Diane Welch informs youngsters about an owl she holds.Diane Welch informs youngsters about an owl she holds at Spring Fling in May.

Residents express support

UPDATED July 19: Initial comments swirling on social media July 8 claimed that the town's popular animal-control officer, Diane Welch, had been fired or was laid off, sparking outrage.

By later that day and the next, commenters had toned down their stories: She was on paid administrative leave, some wrote.

Chief Julie Flaherty, who was on vacation at the time, confirmed on Monday, July 18, that Welch is on paid administrative leave.

"At this time, I cannot comment further, as it involves a personnel matter," she wrote. "The town will issue a statement when it is appropriate to do so."

YourArlington had asked for the reason, the beginning date and length of the leave. It will publish more once further facts are confirmed.

Welch has not responded to a request for comment emailed July 9, but that is usual for an employee placed on leave.

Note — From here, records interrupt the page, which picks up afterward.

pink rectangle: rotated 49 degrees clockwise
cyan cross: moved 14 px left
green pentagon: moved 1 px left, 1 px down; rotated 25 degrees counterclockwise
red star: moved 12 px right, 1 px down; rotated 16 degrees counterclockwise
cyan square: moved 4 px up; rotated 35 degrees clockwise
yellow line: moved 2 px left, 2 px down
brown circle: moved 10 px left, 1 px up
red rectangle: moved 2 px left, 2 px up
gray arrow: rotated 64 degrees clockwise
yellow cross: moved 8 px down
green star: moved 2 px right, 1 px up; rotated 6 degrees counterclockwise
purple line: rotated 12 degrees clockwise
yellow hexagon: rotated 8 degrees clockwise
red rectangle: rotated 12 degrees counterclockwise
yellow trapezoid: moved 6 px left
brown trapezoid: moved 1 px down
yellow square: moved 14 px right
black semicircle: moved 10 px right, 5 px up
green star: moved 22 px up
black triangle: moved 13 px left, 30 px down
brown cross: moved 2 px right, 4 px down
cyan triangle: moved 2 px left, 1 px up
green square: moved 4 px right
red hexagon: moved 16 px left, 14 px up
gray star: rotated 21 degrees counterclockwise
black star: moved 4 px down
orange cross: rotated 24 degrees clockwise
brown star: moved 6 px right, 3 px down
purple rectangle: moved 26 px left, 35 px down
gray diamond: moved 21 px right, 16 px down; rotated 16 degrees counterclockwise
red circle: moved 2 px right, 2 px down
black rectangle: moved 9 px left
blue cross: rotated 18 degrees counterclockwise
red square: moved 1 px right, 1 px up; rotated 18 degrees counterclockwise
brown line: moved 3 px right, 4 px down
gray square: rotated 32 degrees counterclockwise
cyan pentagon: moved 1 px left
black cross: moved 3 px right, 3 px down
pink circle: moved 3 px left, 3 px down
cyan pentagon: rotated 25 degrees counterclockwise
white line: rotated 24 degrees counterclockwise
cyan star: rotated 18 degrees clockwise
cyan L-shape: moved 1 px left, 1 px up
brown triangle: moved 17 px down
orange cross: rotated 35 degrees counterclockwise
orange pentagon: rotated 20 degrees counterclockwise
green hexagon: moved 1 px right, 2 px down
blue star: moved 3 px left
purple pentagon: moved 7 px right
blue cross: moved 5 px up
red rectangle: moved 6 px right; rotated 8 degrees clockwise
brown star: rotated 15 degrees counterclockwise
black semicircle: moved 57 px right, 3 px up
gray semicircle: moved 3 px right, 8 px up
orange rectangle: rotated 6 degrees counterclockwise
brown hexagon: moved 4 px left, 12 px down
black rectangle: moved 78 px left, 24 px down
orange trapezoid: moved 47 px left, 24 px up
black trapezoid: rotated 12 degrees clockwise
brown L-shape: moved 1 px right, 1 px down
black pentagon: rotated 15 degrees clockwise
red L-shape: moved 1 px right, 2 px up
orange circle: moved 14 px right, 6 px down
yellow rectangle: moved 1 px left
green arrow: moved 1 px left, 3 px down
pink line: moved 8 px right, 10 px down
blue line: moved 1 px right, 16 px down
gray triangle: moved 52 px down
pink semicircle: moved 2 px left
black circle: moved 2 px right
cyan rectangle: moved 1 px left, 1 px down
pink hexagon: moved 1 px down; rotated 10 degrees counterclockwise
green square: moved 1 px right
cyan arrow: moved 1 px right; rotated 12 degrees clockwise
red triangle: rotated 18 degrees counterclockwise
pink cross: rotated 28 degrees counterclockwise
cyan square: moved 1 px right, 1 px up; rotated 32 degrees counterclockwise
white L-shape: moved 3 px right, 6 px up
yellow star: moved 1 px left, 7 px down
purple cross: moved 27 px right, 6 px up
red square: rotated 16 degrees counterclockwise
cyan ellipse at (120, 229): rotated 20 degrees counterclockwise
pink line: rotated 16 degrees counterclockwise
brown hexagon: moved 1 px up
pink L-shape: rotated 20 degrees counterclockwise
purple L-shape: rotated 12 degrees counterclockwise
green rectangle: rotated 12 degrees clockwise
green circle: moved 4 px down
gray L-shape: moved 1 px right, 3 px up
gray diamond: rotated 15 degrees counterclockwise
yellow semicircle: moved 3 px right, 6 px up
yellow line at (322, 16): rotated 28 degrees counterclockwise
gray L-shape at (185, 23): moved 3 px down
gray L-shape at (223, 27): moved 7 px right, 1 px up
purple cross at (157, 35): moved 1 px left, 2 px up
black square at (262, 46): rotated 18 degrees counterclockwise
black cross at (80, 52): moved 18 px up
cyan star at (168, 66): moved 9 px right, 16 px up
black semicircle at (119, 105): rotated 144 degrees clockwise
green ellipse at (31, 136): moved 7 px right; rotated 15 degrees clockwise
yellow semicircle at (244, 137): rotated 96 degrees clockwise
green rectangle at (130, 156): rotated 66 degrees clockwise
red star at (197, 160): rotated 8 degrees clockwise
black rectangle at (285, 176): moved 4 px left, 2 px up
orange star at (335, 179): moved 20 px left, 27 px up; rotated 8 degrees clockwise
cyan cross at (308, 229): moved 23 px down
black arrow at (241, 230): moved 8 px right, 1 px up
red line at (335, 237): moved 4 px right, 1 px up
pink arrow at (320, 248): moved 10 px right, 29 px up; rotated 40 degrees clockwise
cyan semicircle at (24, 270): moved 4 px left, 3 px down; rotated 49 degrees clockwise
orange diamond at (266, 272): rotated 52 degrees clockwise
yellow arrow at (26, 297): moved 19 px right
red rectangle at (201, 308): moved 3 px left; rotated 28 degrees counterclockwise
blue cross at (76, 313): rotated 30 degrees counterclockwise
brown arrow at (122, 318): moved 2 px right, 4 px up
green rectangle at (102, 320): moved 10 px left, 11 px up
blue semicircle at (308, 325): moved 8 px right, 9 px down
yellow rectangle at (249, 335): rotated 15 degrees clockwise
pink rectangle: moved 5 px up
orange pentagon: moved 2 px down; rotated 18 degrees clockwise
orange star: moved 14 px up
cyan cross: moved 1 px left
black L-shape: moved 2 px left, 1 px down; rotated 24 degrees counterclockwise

While she may find it best not to speak, town residents have expressed support.

Letter of support from resident

Rosalind Shaw, an Arlington resident and an associate professor emeritus at Tufts University, shared this letter to the editor of YourArlington. It is based on one she earlier sent to Chief Flaherty and copied to Capt. Richard Flynn, Town Manager Sandy Pooler and the Select Board.

“I, like many others, have been shocked and dismayed to hear that Arlington’s Animal Control Officer, Diane Welch—our state’s ACO of the year for 2019--has been placed on administrative leave. For as long as she has been in Arlington Police Department, Officer Welch has been a stellar ACO. Arlington’s residents love her for the combination of knowledge, skill, courage, compassion, and integrity she brings to her complex job. 

“Arlington needs a modern, knowledge-based ACO because we are a fairly sophisticated community. We need more than a dog catcher who writes tickets for missing rabies tags, although this is also important. We need an ACO with strong skills in the issues that relate to animal and human health. This requires deep knowledge of environmental issues, especially regarding the death of our owls, hawks, and federally protected eagles, and the related use of rodenticides. 

“It also requires expert knowledge of wildlife habitats and animal behavior, in particular their interactions with people in urban and suburban spaces (especially coyotes, in Arlington’s case). In addition, the ACO needs to be able to reach the public effectively and compassionately to educate them about safely living with wildlife.  

“We are so lucky in having Officer Welch, who brings exactly these skills. She combines them with her amazing dedication to helping people with the myriad issues that arise regarding companion animals: lost cats and dogs, complaints about noise and neglect, keeping pets safe around roads and traffic, dealing with loose pets injured by vehicles, and much, much more. She does an extremely complex job brilliantly. 

“During the Lt. Pedrini crisis and long afterwards, Officer Welch urged kindness and understanding toward the police to virtually everyone she met. She has long posted stories of individual officers’ helpful actions in the ACO page on social media. She has been the best representative of APD to the public that you could wish for. And she has brought a much more authentic voice to her advocacy than any paid public relations firm's initiative. 

“All of this is even more admirable given that a work-related illness from parasites via wild animal vectors has damaged her health.

“I hope that APD can work with her to remedy any issues they have seen with compassion and without double standards. We remember that APD and the Town spent considerable effort and money in 2019 to rehabilitate Lt. Rick Pedrini, who in 2018 published incitements to police violence, including against immigrants, in three issues of a police newsletter. He was retained in APD and even given an award.  Diane Welch is a treasure who deserves the full support of APD—financial, administrative, and technical. And we, the residents of Arlington, deserve the kind of ACO she is.”

Oct, 8, 2019: Welch shares state's top animal officer award for 2019

This news summary was published Monday, July 18, 2022, and updated July 19, with a letter from an Arlington resident.